After almost 80 years in print publication, weekly U.S news magazine, Newsweek is leaving the print world behind. Today, the magazine’s parent company, The Newsweek/Daily Beast Company LLC, announced that the long time magazine would cease the publication of their print version, in favor of a digital one in early 2013.


What About Print?

Tina Brown, Newsweek's editor and chief, and founder of the Newsweek Daily Beast Company, along with Baba Shetty, CEO, posted on the magazine’s website today.

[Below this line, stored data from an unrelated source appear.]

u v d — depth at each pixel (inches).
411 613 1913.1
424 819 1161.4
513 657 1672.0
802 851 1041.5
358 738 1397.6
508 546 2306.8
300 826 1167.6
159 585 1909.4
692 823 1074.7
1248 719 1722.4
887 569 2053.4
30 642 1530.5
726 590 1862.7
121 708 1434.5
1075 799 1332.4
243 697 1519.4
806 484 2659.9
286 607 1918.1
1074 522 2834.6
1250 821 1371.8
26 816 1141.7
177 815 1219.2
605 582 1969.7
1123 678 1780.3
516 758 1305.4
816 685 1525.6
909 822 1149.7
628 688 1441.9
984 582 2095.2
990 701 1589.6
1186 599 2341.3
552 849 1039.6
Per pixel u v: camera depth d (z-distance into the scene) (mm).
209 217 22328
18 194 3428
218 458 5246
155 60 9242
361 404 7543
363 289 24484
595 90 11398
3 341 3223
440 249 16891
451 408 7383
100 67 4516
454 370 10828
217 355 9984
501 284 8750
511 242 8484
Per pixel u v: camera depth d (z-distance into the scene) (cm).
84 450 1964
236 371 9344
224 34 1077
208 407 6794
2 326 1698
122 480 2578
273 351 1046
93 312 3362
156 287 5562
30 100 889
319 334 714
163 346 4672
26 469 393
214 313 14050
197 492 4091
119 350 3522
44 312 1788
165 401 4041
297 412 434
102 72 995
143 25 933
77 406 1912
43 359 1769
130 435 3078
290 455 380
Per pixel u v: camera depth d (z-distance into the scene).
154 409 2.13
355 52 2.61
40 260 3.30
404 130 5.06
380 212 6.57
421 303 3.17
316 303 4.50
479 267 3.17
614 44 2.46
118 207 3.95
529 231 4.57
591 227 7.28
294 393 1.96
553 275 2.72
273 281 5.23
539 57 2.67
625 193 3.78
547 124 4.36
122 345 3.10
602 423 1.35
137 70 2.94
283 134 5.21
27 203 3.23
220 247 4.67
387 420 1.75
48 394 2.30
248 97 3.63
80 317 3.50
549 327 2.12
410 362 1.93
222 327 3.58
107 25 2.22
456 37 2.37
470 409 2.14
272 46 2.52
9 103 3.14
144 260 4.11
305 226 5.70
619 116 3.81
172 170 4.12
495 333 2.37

Due to the increasing demand of digital and online media, a decision was made regarding how the magazine should proceed.

Our business has been increasingly affected by the challenging print advertising environment, while Newsweek’s online and e-reader content has built a rapidly growing audience through the Apple, Kindle, Zinio and Nook stores as well as on The Daily Beast,” says Brown and Shetty in the post. “Tablet-use has grown rapidly among our readers and with it the opportunity to sustain editorial excellence through swift, easy digital distribution -- a superb global platform for our award-winning journalism.”

The Future is Digital

The Daily Beast attracts over 15 million, up 70 percent from 2011, unique visitors per month with a lot of these visitors visiting articles by Newsweek reporters.

Exiting print is an extremely difficult moment for all of us who love the romance of print and the unique weekly camaraderie of those hectic hours before the close on Friday night,” said Brown and Shetty. “But as we head for the 80th anniversary of Newsweek next year we must sustain the journalism that gives the magazine its purpose -- and embrace the all-digital future."

The post continues by saying that 39 per cent of Americans who were polled in a study from the Pew Research Center have said they read their news online. It’s because increase in digital readership, along with the previously mentioned factors that have lead The Daily Beast to make a change that they say will be profitable and beneficial to Newsweek’s readers.

We are transitioning Newsweek, not saying goodbye to it. We remain committed to Newsweek and to the journalism that it represents,” says Brown and Shetty. “This decision is not about the quality of the brand or the journalism—that is as powerful as ever. It is about the challenging economics of print publishing and distribution.”

The magazine’s last print issue will be released on December 31, 2012. The new digital only magazine will be renamed to Newsweek Global and will available by paid subscription to those with tablet and web e-readers, while selected content will be available on the The Daily Beast website.